### DIRECTIVE:
List each line of the items below that contains the string "Retired".

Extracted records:

*****

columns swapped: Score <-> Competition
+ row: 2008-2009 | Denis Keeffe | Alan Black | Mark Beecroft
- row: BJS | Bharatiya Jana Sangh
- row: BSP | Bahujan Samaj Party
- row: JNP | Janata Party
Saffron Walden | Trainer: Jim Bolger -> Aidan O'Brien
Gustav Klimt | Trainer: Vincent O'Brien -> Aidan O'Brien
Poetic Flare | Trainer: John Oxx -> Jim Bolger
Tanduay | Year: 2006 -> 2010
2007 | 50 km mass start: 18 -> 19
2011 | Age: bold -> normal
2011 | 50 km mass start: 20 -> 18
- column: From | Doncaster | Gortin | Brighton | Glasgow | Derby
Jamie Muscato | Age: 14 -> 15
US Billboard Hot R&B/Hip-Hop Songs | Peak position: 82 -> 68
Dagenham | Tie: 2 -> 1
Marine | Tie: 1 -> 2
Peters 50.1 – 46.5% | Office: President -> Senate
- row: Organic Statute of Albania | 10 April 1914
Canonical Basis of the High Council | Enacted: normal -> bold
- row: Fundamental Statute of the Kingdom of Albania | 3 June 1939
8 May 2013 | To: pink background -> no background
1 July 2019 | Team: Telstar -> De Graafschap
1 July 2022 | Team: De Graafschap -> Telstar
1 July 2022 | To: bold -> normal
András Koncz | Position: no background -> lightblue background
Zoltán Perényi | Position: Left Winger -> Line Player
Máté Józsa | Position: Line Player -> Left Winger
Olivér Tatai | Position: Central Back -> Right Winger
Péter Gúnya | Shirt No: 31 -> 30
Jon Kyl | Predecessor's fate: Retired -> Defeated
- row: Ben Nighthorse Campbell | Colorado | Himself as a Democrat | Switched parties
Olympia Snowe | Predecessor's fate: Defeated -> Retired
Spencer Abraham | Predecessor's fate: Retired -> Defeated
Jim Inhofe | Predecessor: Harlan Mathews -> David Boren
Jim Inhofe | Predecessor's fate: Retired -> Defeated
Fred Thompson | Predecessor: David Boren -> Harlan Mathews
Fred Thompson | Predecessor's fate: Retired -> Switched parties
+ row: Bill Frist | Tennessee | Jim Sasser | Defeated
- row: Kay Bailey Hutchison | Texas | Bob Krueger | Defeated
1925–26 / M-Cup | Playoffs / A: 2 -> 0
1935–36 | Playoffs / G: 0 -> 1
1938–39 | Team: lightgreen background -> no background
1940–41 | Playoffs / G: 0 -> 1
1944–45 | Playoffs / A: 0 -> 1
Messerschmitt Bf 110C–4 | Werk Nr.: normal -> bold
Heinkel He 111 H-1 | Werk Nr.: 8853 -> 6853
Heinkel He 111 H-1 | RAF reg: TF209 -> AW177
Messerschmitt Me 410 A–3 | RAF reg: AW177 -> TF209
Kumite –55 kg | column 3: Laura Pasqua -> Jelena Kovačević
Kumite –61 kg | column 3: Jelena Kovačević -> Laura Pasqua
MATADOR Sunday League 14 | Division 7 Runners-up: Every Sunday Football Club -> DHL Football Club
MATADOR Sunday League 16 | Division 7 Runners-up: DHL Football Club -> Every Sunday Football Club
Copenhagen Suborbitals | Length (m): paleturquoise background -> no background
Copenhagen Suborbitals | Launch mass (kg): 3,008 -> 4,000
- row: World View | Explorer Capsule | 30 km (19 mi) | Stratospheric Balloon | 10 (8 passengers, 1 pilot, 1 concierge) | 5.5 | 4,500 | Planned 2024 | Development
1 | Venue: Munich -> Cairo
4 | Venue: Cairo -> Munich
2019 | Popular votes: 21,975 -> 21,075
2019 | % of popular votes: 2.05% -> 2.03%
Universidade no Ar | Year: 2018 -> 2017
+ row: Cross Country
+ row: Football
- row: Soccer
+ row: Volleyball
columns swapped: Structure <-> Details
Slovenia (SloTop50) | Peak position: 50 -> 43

*****

### SOLUTION BELOW:
Jon Kyl | Predecessor's fate: Retired -> Defeated
Olympia Snowe | Predecessor's fate: Defeated -> Retired
Spencer Abraham | Predecessor's fate: Retired -> Defeated
Jim Inhofe | Predecessor's fate: Retired -> Defeated
Fred Thompson | Predecessor's fate: Retired -> Switched parties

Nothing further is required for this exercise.